Sea Anemone Heteractis magnifica Toxin Hct-S3 Suppresses the Migration of Solid Ehrlich Adenocarcinoma Cells Inoculated into BALB/C Mice

Abstract

Malignant tumors represent a serious problem for humanity due to their widespread distribution and severe posttherapeutic consequences. The formation of metastases is the main criterion for tumor malignancy. A search for new compounds with antimetastatic activity remains an urgent problem. In this work, the antitumor activity of a cytolytic toxin Hct-S3 оf the sea anemone Heteractis magnifica was studied in an in vivo model of solid Ehrlich adenocarcinoma. It was established that intraperitoneal administration of Hct-S3 at doses of 0.01 and 0.02 mg/kg has hardly any effect on the tumor growth rate but prevents its metastasis from the primary tumor localization to other tissues.
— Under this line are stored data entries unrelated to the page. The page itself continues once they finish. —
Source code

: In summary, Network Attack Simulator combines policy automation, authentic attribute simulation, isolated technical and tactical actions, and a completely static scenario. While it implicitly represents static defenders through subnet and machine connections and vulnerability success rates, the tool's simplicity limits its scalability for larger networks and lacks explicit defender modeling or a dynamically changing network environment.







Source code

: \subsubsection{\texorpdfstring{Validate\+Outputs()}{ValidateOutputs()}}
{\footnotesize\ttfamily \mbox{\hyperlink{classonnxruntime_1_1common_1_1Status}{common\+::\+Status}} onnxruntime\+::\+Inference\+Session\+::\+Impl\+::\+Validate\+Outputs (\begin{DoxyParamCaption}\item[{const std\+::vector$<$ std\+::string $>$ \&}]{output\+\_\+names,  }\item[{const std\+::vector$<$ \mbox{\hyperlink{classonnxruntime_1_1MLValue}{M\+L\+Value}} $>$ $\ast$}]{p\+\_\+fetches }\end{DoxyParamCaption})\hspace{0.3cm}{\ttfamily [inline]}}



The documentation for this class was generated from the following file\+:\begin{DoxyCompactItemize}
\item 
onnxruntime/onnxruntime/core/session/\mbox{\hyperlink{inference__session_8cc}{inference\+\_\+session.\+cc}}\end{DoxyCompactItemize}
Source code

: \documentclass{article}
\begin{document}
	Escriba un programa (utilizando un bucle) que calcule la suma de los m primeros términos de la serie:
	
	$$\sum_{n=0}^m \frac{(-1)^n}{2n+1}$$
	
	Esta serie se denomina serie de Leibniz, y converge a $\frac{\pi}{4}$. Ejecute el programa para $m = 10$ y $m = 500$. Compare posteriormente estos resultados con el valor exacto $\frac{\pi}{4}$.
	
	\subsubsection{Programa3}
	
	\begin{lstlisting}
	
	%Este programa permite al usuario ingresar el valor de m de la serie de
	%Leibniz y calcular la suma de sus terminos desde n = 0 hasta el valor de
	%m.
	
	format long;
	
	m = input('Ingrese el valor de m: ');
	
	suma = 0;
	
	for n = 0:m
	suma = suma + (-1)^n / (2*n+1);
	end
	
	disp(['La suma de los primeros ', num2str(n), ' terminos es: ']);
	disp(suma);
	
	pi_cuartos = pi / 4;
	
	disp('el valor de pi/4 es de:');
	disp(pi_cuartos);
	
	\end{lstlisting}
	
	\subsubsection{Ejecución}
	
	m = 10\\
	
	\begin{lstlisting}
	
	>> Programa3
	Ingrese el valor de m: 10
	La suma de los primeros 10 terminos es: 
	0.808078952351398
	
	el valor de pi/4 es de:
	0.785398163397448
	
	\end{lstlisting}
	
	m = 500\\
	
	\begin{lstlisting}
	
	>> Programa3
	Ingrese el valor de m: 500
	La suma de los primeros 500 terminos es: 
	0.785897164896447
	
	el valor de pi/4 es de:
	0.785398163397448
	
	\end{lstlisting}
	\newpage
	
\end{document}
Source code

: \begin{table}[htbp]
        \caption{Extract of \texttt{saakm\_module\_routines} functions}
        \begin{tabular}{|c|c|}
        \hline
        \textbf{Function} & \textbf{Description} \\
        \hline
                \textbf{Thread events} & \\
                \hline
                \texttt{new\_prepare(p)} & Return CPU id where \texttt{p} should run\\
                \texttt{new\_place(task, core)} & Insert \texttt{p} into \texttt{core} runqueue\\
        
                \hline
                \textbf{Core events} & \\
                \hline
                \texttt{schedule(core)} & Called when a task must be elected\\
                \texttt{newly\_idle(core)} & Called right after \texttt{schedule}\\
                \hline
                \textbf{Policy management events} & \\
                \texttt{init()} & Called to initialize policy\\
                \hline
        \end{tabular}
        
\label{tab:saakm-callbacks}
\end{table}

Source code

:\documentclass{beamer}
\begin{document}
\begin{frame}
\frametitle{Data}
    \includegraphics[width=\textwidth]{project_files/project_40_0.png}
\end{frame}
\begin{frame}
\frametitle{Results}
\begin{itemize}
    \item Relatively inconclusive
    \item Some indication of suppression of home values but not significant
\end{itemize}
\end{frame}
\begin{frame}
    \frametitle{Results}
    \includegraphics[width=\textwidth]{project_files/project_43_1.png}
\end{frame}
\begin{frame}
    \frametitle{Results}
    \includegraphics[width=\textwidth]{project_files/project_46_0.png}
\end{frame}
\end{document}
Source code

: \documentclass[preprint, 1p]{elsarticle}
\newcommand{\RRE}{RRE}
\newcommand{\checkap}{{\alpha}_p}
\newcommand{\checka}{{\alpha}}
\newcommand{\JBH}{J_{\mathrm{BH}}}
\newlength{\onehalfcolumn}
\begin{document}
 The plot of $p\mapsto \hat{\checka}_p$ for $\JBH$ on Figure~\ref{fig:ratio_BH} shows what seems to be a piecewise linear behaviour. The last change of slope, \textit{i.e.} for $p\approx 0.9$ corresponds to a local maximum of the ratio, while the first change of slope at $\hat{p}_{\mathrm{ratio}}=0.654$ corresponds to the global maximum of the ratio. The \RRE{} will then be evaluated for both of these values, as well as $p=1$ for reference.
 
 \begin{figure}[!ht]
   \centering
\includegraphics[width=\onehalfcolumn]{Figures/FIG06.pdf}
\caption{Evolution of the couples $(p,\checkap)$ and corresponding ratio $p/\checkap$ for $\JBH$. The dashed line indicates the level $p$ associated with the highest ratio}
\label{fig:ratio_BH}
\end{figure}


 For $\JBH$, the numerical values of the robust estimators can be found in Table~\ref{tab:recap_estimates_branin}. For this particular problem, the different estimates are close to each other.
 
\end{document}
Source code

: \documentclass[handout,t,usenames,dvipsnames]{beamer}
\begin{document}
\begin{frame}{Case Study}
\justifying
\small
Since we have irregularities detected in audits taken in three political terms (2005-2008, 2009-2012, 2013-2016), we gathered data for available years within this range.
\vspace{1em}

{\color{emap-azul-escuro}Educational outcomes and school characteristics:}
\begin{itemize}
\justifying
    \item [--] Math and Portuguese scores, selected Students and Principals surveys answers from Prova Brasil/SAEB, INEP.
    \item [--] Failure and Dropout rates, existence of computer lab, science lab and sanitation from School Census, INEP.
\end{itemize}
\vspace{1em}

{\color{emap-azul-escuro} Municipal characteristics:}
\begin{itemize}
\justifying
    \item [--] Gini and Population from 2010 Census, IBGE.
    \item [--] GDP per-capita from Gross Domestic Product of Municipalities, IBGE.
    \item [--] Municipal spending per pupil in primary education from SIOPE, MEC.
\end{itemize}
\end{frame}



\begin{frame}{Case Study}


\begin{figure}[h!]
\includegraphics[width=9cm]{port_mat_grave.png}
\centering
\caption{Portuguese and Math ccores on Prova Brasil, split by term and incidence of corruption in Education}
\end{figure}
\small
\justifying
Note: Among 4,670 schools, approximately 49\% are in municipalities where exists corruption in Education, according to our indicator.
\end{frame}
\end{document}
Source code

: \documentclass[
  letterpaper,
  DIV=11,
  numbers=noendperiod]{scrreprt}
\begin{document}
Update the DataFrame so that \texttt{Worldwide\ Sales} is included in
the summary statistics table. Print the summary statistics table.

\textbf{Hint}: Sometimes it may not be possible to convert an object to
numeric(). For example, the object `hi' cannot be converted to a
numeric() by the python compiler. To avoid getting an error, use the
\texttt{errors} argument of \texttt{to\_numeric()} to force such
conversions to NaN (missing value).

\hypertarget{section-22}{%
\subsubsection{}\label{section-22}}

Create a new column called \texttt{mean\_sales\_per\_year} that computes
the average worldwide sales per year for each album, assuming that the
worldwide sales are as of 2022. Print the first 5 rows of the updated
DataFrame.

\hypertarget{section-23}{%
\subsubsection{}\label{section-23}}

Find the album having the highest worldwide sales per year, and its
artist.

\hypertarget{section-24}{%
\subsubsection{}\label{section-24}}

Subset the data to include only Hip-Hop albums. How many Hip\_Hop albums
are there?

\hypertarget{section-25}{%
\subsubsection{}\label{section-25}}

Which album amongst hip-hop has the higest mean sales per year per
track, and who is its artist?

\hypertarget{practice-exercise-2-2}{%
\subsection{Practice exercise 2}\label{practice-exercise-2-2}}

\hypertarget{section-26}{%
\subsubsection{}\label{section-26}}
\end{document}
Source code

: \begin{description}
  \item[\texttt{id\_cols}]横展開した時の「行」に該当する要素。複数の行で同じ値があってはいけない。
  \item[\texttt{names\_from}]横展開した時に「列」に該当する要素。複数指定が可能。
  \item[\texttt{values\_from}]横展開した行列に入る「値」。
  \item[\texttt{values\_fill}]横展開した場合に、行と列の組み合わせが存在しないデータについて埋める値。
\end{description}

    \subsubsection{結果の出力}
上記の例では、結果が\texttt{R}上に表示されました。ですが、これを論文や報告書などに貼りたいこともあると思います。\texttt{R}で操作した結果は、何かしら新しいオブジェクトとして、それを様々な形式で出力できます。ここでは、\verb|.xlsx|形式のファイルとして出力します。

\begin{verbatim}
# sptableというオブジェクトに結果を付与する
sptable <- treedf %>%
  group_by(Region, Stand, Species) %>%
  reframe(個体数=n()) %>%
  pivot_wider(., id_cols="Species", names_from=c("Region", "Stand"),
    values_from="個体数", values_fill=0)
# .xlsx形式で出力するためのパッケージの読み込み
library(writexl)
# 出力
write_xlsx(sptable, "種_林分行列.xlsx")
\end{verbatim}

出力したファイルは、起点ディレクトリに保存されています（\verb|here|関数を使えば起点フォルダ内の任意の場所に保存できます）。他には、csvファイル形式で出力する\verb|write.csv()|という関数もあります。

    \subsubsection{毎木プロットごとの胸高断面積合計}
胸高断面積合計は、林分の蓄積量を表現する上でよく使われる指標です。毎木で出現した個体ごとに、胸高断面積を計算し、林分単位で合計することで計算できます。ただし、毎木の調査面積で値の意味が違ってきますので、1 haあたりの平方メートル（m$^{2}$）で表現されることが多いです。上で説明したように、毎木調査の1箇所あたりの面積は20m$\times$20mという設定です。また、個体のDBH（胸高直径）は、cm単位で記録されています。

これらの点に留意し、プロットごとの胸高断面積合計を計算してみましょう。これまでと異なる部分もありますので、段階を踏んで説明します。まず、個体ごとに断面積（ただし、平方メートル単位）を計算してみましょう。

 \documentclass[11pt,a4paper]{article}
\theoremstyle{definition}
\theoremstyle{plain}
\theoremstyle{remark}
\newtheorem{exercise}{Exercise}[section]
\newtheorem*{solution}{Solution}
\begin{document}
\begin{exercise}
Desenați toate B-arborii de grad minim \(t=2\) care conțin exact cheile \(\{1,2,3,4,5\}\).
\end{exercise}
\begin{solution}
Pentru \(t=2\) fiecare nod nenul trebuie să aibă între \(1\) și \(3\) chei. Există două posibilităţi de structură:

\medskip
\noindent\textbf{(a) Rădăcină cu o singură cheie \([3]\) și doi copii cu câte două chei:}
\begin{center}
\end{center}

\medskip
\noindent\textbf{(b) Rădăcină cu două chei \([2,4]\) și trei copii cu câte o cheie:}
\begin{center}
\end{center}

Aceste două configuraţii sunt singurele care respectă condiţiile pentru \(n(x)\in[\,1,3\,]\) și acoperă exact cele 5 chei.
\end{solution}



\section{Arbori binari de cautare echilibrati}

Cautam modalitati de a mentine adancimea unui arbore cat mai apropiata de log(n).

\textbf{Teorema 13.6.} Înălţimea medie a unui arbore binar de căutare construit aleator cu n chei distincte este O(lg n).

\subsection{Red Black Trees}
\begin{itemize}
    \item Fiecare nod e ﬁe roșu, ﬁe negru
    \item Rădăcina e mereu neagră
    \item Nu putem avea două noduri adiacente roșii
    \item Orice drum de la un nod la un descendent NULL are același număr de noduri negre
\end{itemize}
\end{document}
A significant decrease in the proliferative capacity of tumor cells was observed in the groups of mice treated with 0.01 and 0.02 mg/kg Hct-S3: the area of the tumor fluorescence zone decreased by 40 and 48%, and the index of integrated fluorescence density increased by 134 and 146%, respectively, as compared with animals without therapy. The obtained results confirm a high antiproliferative and antimetastatic potential of Hct-S3, which allows it to be considered as a promising compound for creating antitumor drugs.